Em mais um dia banal na escola, Light Yagami assiste a uma aula entediado. Olhando pela janela, vê um caderno preto caindo do céu. Ao sair da aula, vai conferir o objeto. Na capa está escrito “Death Note”, e nas instruções constam que, o humano que tiver seu nome escrito ali morrerá. Light, meio incrédulo, testa o caderno da morte e, para sua surpresa, ele funciona. A partir daí, Light deixa aflorar suas convicções tortas de justiça e se torna um verdadeiro genocida de criminosos.

E o caderno caiu do céu. Ironia, não?

Light faz questão de matar os criminosos na forma padrão do Death Note: ataque cardíaco. Isso fará com que o mundo saiba que existe alguém eliminando os criminosos. Em pouco tempo, o mundo batiza essa “força justiceira” de Kira, pronúncia japonesa para Killer (assassino), o que corrobora ainda mais a verdadeira natureza de Light.

Embriagado pelo poder, Yagami quer se tornar um deus, o ser supremo que julgará as pessoas e tornará o mundo melhor. Aí está a beleza de Death Note.

Light é um adolescente genial, um dos melhores estudantes do Japão. Ao receber o caderno, sente-se o Escolhido e utiliza sua incrível habilidade de raciocínio para criar uma sistemática de assassinatos sem que seja descoberto. Porém, ao longo dos 37 episódios da série, Light se mostra um tremendo psicopata frio e calculista, perdendo o senso de humanidade. Já vi diversas pessoas dizendo que, inconscientemente, torcia por Light, até pelo fato dele ser o protagonista e a série ter como foco suas artimanhas para nunca ser descoberto. Eu mesmo já me vi torcendo por ele. Isso porque assisti a série em quatro momentos distintos da minha vida, sendo a última muito recentemente. E aqui vem a genialidade do roteiro: desta vez, eu desprezei completamente o protagonista. Alguns detalhes de suas atitudes o torna desprezível, um verdadeiro monstro. E mais: em certo momento, ele está mais preocupado em matar as pessoas que estão no caminho dele do que eliminar os criminosos. E a forma calculista e sem humanidade que ele faz isso é assustadora.
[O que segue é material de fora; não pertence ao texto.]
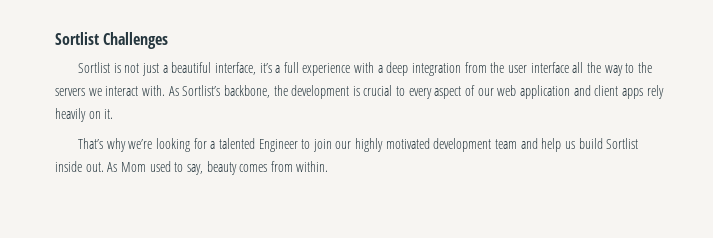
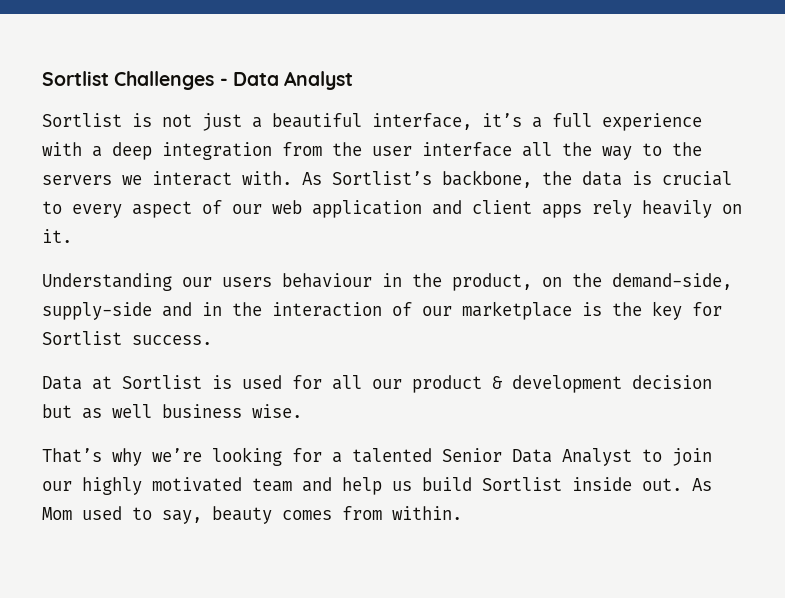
(169, 40) none -> [219,71,354,90] - Data Analyst
[291,85,350,99] development -> [582,171,622,186] data
(114, 114) none -> [42,273,732,291] [42,301,722,320] [42,331,212,345] [42,375,712,393] [42,404,302,419] // Understanding our users behaviour in the product, on the demand-side, supply-side and in the interaction of our marketplace is the key for Sortlist success. // Data at Sortlist is used for all our product & development decision but as well business wise.
[258,139,298,152] Engineer -> [442,448,632,466] Senior Data Analyst
[433,138,492,152] development -> (242, 484) none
A trama mostra um verdadeiro embate intelectual e silencioso entre Light e L, um grande detetive anônimo que já resolveu inúmeros casos dificílimos. L é uma espécie de trunfo da polícia, e será um dos personagens mais intrigantes da obra. Sua capacidade dedutiva é admirável, e as semelhanças com Light o torna a outra face da mesma moeda.

A aparição de Kira causou um enorme impacto no mundo. Também pudera, imagine uma entidade misteriosa matando criminosos por ataque cardíaco. Por um lado, muitas pessoas apoiam Kira, pois a taxa de crimes e guerras diminuíram drasticamente, sem contar a sensação de “justiça sendo feita”. Entretanto, ele tem o direito de matar pessoas a seu bel prazer, utilizando seu próprio julgamento? Poderia morrer algum inocente? Acompanhando as condutas de Light, fica difícil apoiar Kira, visto que várias mortes tem simplesmente objetivo de eliminar pessoas que o estão investigando.  Percebe o debate que a obra traz?

A qualidade do roteiro se mantém alta durante quase toda a série, mas decai um pouco nos últimos 10 episódios. Apesar de várias conveniências de roteiro serem utilizadas nos finalmentes, grande parte delas são justificadas – e muito bem, por sinal. Essa é a grande sacada de Death Note. Os personagens fazem coisas esperando que o outro perceba e tome determinada atitude para, depois, chegar no que havia planejado. É um verdadeiro jogo de gato e rato elevado à enésima potência, quase uma Guerra Fria paranoica onde os personagens precisam deduzir e especular o próximo passo do outro.

Esta série animada foi baseada no mangá escrito por Tsugumi Ohba e ilustrado por Takeshi Obata. A qualidade altíssima da animação ficou a cargo do excelente estúdio Mad House. A trilha sonora também merece destaque, pois dão um clima perfeito às cenas. O ritmo de narrativa é excelente, principalmente nos momentos de raciocínio de Light e L, que são frenéticos.

Talvez você tenha ouvido falar sobre Death Note há anos. Talvez só ouviu falar após o lançamento do lastimável filme da Netflix. Afinal, vale a pena assistir ao anime? Sim, e muito. A obra, na maioria do tempo, é muito pé no chão, verossímil apesar dos exageros. Claro, existe o elemento sobrenatural do caderno e dos seus donos (Shinigami, ou Deus da Morte), mas é um thriller psicológico de primeira linha.